=== Begin Enclosure ===
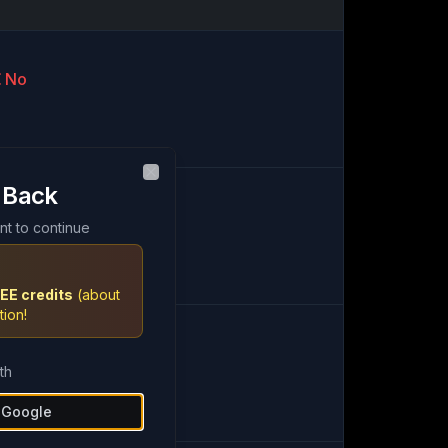
No
 Back
Close
artial
nt to continue
EE credits
(about
tion!
Yes
th
h Google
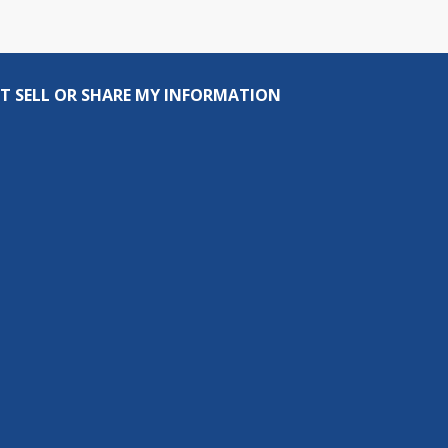
T SELL OR SHARE MY INFORMATION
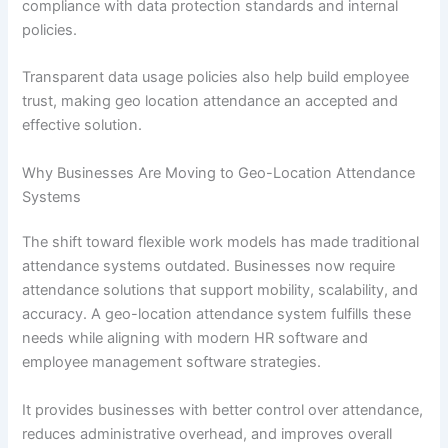
compliance with data protection standards and internal
policies.
Transparent data usage policies also help build employee
trust, making geo location attendance an accepted and
effective solution.
Why Businesses Are Moving to Geo-Location Attendance
Systems
The shift toward flexible work models has made traditional
attendance systems outdated. Businesses now require
attendance solutions that support mobility, scalability, and
accuracy. A geo-location attendance system fulfills these
needs while aligning with modern HR software and
employee management software strategies.
It provides businesses with better control over attendance,
reduces administrative overhead, and improves overall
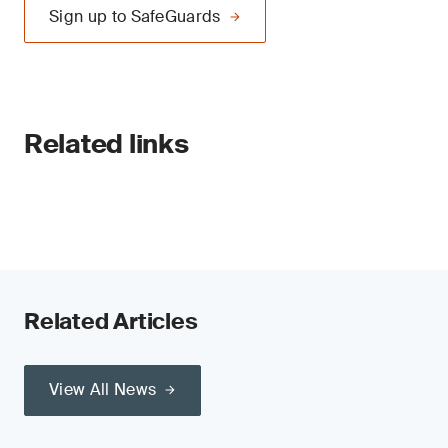
Sign up to SafeGuards
Related links
Related Articles
View All News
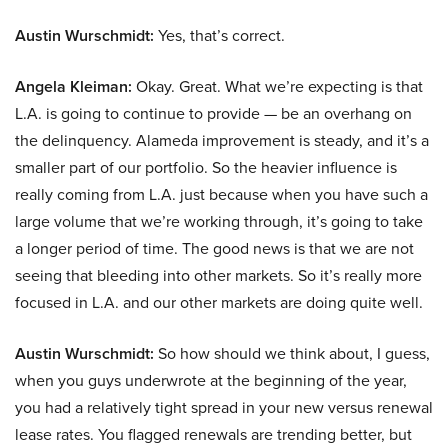
Austin Wurschmidt:
Yes, that’s correct.
Angela Kleiman:
Okay. Great. What we’re expecting is that
L.A. is going to continue to provide — be an overhang on
the delinquency. Alameda improvement is steady, and it’s a
smaller part of our portfolio. So the heavier influence is
really coming from L.A. just because when you have such a
large volume that we’re working through, it’s going to take
a longer period of time. The good news is that we are not
seeing that bleeding into other markets. So it’s really more
focused in L.A. and our other markets are doing quite well.
Austin Wurschmidt:
So how should we think about, I guess,
when you guys underwrote at the beginning of the year,
you had a relatively tight spread in your new versus renewal
lease rates. You flagged renewals are trending better, but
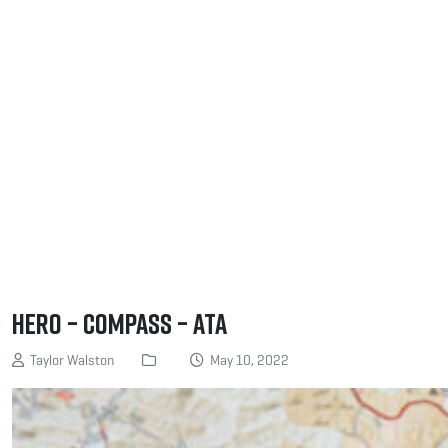
Hero – Compass – ATA
Taylor Walston
May 10, 2022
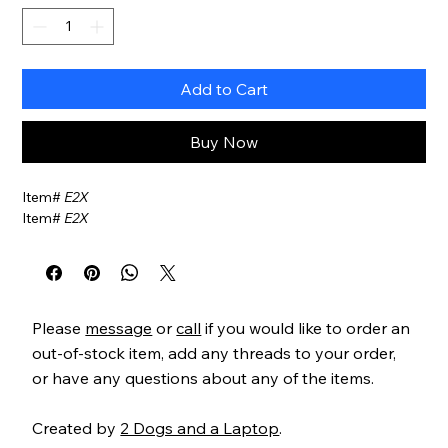
Add to Cart
Buy Now
Item#
E2X
Item#
E2X
Please
message
or
call
if you would like to order an
out-of-stock item, add any threads to your order,
or have any questions about any of the items.
Created by
2 Dogs and a Laptop
.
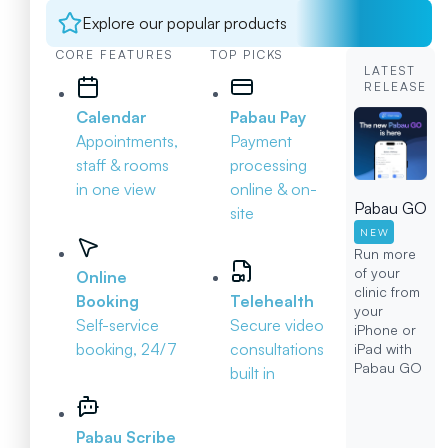
Explore our popular products
CORE FEATURES
TOP PICKS
LATEST
RELEASE
Calendar
Pabau Pay
Appointments,
Payment
staff & rooms
processing
in one view
online & on-
Pabau GO
site
NEW
Run more
of your
Online
clinic from
Booking
Telehealth
your
Self-service
Secure video
iPhone or
booking, 24/7
consultations
iPad with
Pabau GO
built in
Pabau Scribe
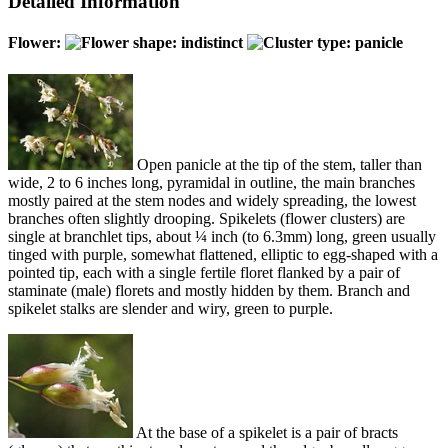
Detailed Information
Flower:
Open panicle at the tip of the stem, taller than
wide, 2 to 6 inches long, pyramidal in outline, the main branches
mostly paired at the stem nodes and widely spreading, the lowest
branches often slightly drooping. Spikelets (flower clusters) are
single at branchlet tips, about ¼ inch (to 6.3mm) long, green usually
tinged with purple, somewhat flattened, elliptic to egg-shaped with a
pointed tip, each with a single fertile floret flanked by a pair of
staminate (male) florets and mostly hidden by them. Branch and
spikelet stalks are slender and wiry, green to purple.
At the base of a spikelet is a pair of bracts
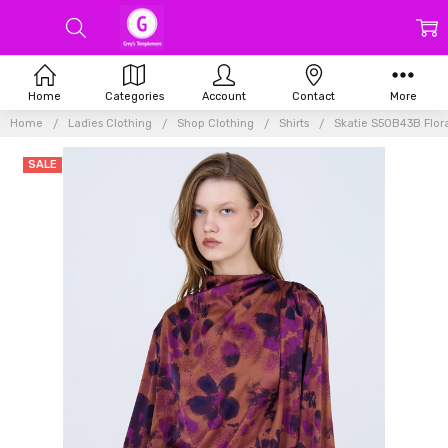
Home
Categories
Account
Contact
More
Home
Ladies Clothing
Shop Clothing
Shirts
Skatie S50B43B Flora
SALE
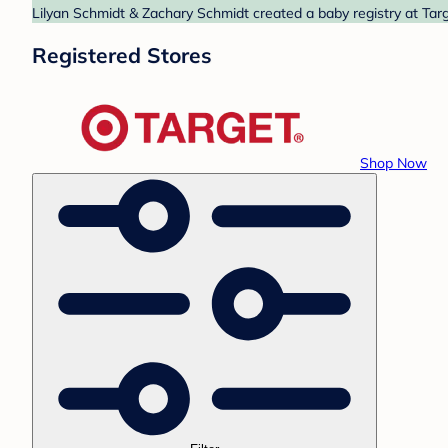
Lilyan Schmidt & Zachary Schmidt created a baby registry at Targ
Registered Stores
Shop Now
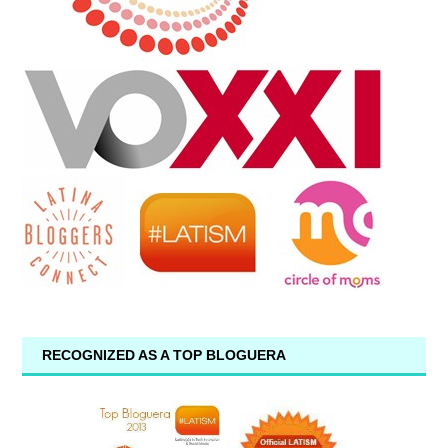
RECOGNIZED AS A TOP BLOGUERA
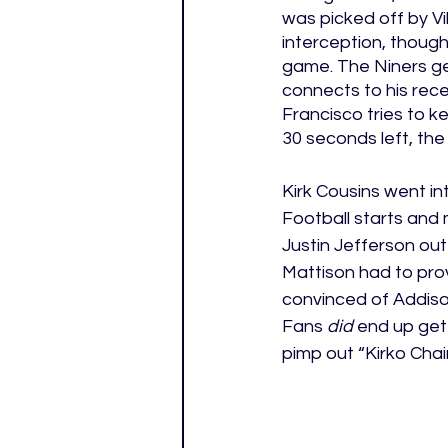
was picked off by V
interception, though
game. The Niners ge
connects to his recei
Francisco tries to 
30 seconds left, the
Kirk Cousins went in
Football starts and
Justin Jefferson out
Mattison had to pro
convinced of Addison’
Fans 
did
 end up get
pimp out “Kirko Chain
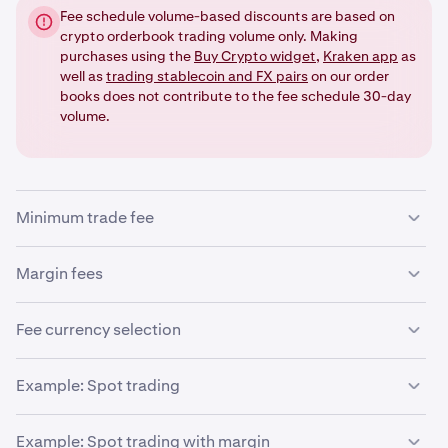
Fee schedule volume-based discounts are based on
crypto orderbook trading volume only. Making
purchases using the
Buy Crypto widget
,
Kraken app
as
well as
trading stablecoin and FX pairs
on our order
books does not contribute to the fee schedule 30-day
volume.
Minimum trade fee
There is a minimum trade fee entered as the minimum
Margin fees
amount as per precision on that pair being traded. This
impacts trades of small value that may not have the
If you are trading using leverage (an optional, advanced
Fee currency selection
decimal precision needed to create a ledger entry.
feature), the following additional fees will be applied:
The trade order form lets you set your preference for the
Example: Spot trading
currency in which your trading fees are determined if the
•
Margin opening fee
order is filled. But it won't necessarily give you your
•
Let’s assume the following:
Margin rollover fee
Example: Spot trading with margin
choice (for example, if you set it to a currency in which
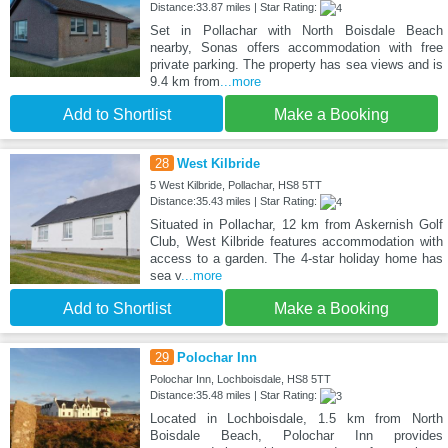
Distance:33.87 miles | Star Rating:
Set in Pollachar with North Boisdale Beach
nearby, Sonas offers accommodation with free
private parking. The property has sea views and is
9.4 km from
...more
Add to Shortlist
Make a Booking
28
West Kilbride
5 West Kilbride, Pollachar, HS8 5TT
Distance:35.43 miles | Star Rating:
Situated in Pollachar, 12 km from Askernish Golf
Club, West Kilbride features accommodation with
access to a garden. The 4-star holiday home has
sea v
...more
Add to Shortlist
Make a Booking
29
Polochar Inn
Polochar Inn, Lochboisdale, HS8 5TT
Distance:35.48 miles | Star Rating:
Located in Lochboisdale, 1.5 km from North
Boisdale Beach, Polochar Inn provides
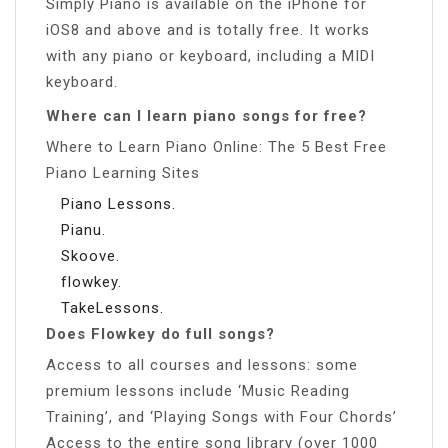
Simply Piano is available on the iPhone for
iOS8 and above and is totally free. It works
with any piano or keyboard, including a MIDI
keyboard.
Where can I learn piano songs for free?
Where to Learn Piano Online: The 5 Best Free
Piano Learning Sites
Piano Lessons.
Pianu.
Skoove.
flowkey.
TakeLessons.
Does Flowkey do full songs?
Access to all courses and lessons: some
premium lessons include ‘Music Reading
Training’, and ‘Playing Songs with Four Chords’
Access to the entire song library (over 1000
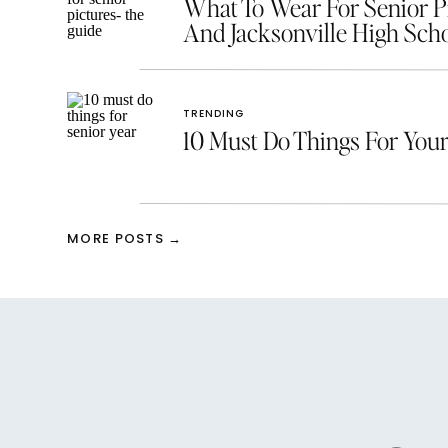
What To Wear For Senior Pic
And Jacksonville High Scho
TRENDING
10 Must Do Things For Your
MORE POSTS →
=== End Enclosure ===
## ASSIGNMENT
Could you retype every line of text from all the records above, character for character, and leave the pictures out of your answer?

## COMPLETED TASK
No
 Back
Close
artial
nt to continue
EE credits
(about
tion!
Yes
th
h Google
T SELL OR SHARE MY INFORMATION
compliance with data protection standards and internal
policies.
Transparent data usage policies also help build employee
trust, making geo location attendance an accepted and
effective solution.
Why Businesses Are Moving to Geo-Location Attendance
Systems
The shift toward flexible work models has made traditional
attendance systems outdated. Businesses now require
attendance solutions that support mobility, scalability, and
accuracy. A geo-location attendance system fulfills these
needs while aligning with modern HR software and
employee management software strategies.
It provides businesses with better control over attendance,
reduces administrative overhead, and improves overall
Sign up to SafeGuards
Related links
Related Articles
View All News
Austin Wurschmidt:
Yes, that’s correct.
Angela Kleiman:
Okay. Great. What we’re expecting is that
L.A. is going to continue to provide — be an overhang on
the delinquency. Alameda improvement is steady, and it’s a
smaller part of our portfolio. So the heavier influence is
really coming from L.A. just because when you have such a
large volume that we’re working through, it’s going to take
a longer period of time. The good news is that we are not
seeing that bleeding into other markets. So it’s really more
focused in L.A. and our other markets are doing quite well.
Austin Wurschmidt:
So how should we think about, I guess,
when you guys underwrote at the beginning of the year,
you had a relatively tight spread in your new versus renewal
lease rates. You flagged renewals are trending better, but
Hero – Compass – ATA
Taylor Walston
May 10, 2022
Add to Cart
Buy Now
Item#
E2X
Item#
E2X
Please
message
or
call
if you would like to order an
out-of-stock item, add any threads to your order,
or have any questions about any of the items.
Created by
2 Dogs and a Laptop
.
Explore our popular products
CORE FEATURES
TOP PICKS
LATEST
RELEASE
Calendar
Pabau Pay
Appointments,
Payment
staff & rooms
processing
in one view
online & on-
Pabau GO
site
NEW
Run more
of your
Online
clinic from
Booking
Telehealth
your
Self-service
Secure video
iPhone or
booking, 24/7
consultations
iPad with
Pabau GO
built in
Pabau Scribe
Detailed Information
Flower:
Open panicle at the tip of the stem, taller than
wide, 2 to 6 inches long, pyramidal in outline, the main branches
mostly paired at the stem nodes and widely spreading, the lowest
branches often slightly drooping. Spikelets (flower clusters) are
single at branchlet tips, about ¼ inch (to 6.3mm) long, green usually
tinged with purple, somewhat flattened, elliptic to egg-shaped with a
pointed tip, each with a single fertile floret flanked by a pair of
staminate (male) florets and mostly hidden by them. Branch and
spikelet stalks are slender and wiry, green to purple.
At the base of a spikelet is a pair of bracts
Home
Categories
Account
Contact
More
Home
Ladies Clothing
Shop Clothing
Shirts
Skatie S50B43B Flora
SALE
Lilyan Schmidt & Zachary Schmidt created a baby registry at Targ
Registered Stores
Shop Now
RECOGNIZED AS A TOP BLOGUERA
was picked off by V
interception, though
game. The Niners ge
connects to his recei
Francisco tries to 
30 seconds left, the
Kirk Cousins went in
Football starts and
Justin Jefferson out
Mattison had to pro
convinced of Addison’
Fans 
did
 end up get
pimp out “Kirko Chain
Fee schedule volume-based discounts are based on
crypto orderbook trading volume only. Making
purchases using the
Buy Crypto widget
,
Kraken app
as
well as
trading stablecoin and FX pairs
on our order
books does not contribute to the fee schedule 30-day
volume.
Minimum trade fee
There is a minimum trade fee entered as the minimum
Margin fees
amount as per precision on that pair being traded. This
impacts trades of small value that may not have the
If you are trading using leverage (an optional, advanced
Fee currency selection
decimal precision needed to create a ledger entry.
feature), the following additional fees will be applied:
The trade order form lets you set your preference for the
Example: Spot trading
currency in which your trading fees are determined if the
•
Margin opening fee
order is filled. But it won't necessarily give you your
•
Let’s assume the following:
Margin rollover fee
Example: Spot trading with margin
choice (for example, if you set it to a currency in which
Distance:33.87 miles | Star Rating:
Set in Pollachar with North Boisdale Beach
nearby, Sonas offers accommodation with free
private parking. The property has sea views and is
9.4 km from
...more
Add to Shortlist
Make a Booking
28
West Kilbride
5 West Kilbride, Pollachar, HS8 5TT
Distance:35.43 miles | Star Rating:
Situated in Pollachar, 12 km from Askernish Golf
Club, West Kilbride features accommodation with
access to a garden. The 4-star holiday home has
sea v
...more
Add to Shortlist
Make a Booking
29
Polochar Inn
Polochar Inn, Lochboisdale, HS8 5TT
Distance:35.48 miles | Star Rating:
Located in Lochboisdale, 1.5 km from North
Boisdale Beach, Polochar Inn provides
Simply Piano is available on the iPhone for
iOS8 and above and is totally free. It works
with any piano or keyboard, including a MIDI
keyboard.
Where can I learn piano songs for free?
Where to Learn Piano Online: The 5 Best Free
Piano Learning Sites
Piano Lessons.
Pianu.
Skoove.
flowkey.
TakeLessons.
Does Flowkey do full songs?
Access to all courses and lessons: some
premium lessons include ‘Music Reading
Training’, and ‘Playing Songs with Four Chords’
Access to the entire song library (over 1000
What To Wear For Senior Pic
And Jacksonville High Scho
TRENDING
10 Must Do Things For Your
MORE POSTS →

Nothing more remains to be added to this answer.